▶ BLOQUE DE TEXTO:
Lo posaron con maestría, haciendo equilibrio y subimos con lo puesto. Nos convidaron unos muffins deliciosos y a la media hora ya estábamos en el rompehielos. Me tiré a dormir unas horas y después me llamaron para ver en vivo, desde una cámara especial, cómo se rompía el iceberg y nuestras cosas saltaban por los aires. Fue impactante. Pablo y yo recién pudimos hablar de lo que había pasado al día siguiente. Hasta ese momento solo nos decíamos lo básico para sobrevivir. Es que todo pendía de un hilo, no podíamos ponernos a debatir culpas.
–¿Cómo hicieron para volver a sus casas?
–Toda una odisea. El rompehielos nos dejó en la bahía Resolute, más cerca del Polo Norte, después de dos noches. Nos bajó en helicóptero. Dormimos en una especie de container que era hotel 5 estrellas. Lo que había.
Los precios eran desorbitantes. Habíamos pagado un seguro caro, pero cubría la nave y no el rescate. Yo estaba muy preocupado. Mis amigos armaron una red para traerme. No tuve que usar la plata, pero sí su contención. Me salvaron la cabeza. Pablo se subió a un barco que se ofreció a llevarnos a tierra firme, pero para mí era demasiado largo, quería ver a mis hijos, así que me quedé con la ilusión de salir de ahí en avioneta.

▶ ACTIVIDADES:
**a.** Reproduzca el fragmento del relato del rescate que comienza en "Lo posaron con" y termina en "a sus casas?", sustituyendo "rompehielos" por "buque rompehielos".
**b.** Enumere todos los medios de transporte que se nombran en el relato del rescate.
**c.** Prosiga el relato del rescate a partir de su última oración.

Registros extraídos
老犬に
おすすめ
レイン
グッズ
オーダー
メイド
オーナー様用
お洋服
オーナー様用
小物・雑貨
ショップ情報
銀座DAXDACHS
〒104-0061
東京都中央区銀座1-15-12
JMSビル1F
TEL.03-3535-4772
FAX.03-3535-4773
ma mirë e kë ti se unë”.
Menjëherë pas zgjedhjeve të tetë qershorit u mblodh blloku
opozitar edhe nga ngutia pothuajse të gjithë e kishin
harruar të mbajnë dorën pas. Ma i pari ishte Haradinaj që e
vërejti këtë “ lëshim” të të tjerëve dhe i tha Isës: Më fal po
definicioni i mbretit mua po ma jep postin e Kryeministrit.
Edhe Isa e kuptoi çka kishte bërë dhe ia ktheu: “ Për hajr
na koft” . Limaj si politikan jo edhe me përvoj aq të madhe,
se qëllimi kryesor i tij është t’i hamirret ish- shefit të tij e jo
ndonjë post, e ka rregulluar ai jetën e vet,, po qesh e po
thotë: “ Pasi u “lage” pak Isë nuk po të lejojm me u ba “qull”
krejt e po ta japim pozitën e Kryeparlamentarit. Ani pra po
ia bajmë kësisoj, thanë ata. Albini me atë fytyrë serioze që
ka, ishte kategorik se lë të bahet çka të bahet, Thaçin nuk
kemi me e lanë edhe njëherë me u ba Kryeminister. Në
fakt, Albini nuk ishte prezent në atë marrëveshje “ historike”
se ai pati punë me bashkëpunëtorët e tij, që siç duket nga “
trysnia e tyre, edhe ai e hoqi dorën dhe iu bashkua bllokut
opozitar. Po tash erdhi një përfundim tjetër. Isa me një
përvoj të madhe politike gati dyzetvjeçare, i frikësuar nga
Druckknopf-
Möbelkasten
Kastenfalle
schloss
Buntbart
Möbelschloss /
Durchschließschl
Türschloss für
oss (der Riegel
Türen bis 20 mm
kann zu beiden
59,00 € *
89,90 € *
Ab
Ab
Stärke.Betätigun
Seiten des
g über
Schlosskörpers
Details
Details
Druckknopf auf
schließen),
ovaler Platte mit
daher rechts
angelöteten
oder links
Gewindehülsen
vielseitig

▶ RESPUESTAS POR TAREA:
**a.**
Lo posaron con maestría, haciendo equilibrio y subimos con lo puesto. Nos convidaron unos muffins deliciosos y a la media hora ya estábamos en el buque rompehielos. Me tiré a dormir unas horas y después me llamaron para ver en vivo, desde una cámara especial, cómo se rompía el iceberg y nuestras cosas saltaban por los aires. Fue impactante. Pablo y yo recién pudimos hablar de lo que había pasado al día siguiente. Hasta ese momento solo nos decíamos lo básico para sobrevivir. Es que todo pendía de un hilo, no podíamos ponernos a debatir culpas.
–¿Cómo hicieron para volver a sus casas?

**b.** rompehielos, helicóptero, nave, barco, avioneta

**c.**
–Era solo cuestión de desembolsar lo que quedaba en la tarjeta de crédito…
–Sí, pero ni la mía ni las de mis hijos permitían comprar un pasaje de 3.500 dólares canadienses…
Realmente no sabía qué hacer… cuando estaba tomando el desayuno apareció un hindú, le cuento mi historia y sin conocerme me ofrece su tarjeta de crédito. Me consigue un vuelo a Ottawa mucho más barato que los que yo había visto y me dice que le pague al llegar a casa. Le agradecí y después de mucho insistirle me aceptó el dinero en efectivo.
Así logré volver a casa después de tomar 6 aviones y 3 colectivos, tras 12 noches de pesadillas y horas en vela.
–¿Qué aprendiste?
–Que uno no tiene nada más que la vida, los afectos y la de la gente que te salva en el camino. Los ángeles que me fui cruzando en el rescate: la médica de la guardia costera canadiense, los amigos de la red de contención, el tipo que me prestó la tarjeta de crédito, una amiga que me recibió en Montreal…
Cuando yo no daba más, alguien me dio una caricia o me puso una mano en el hombro. Al fin y al cabo, tenemos muy poco. Y eso es lo que cuenta.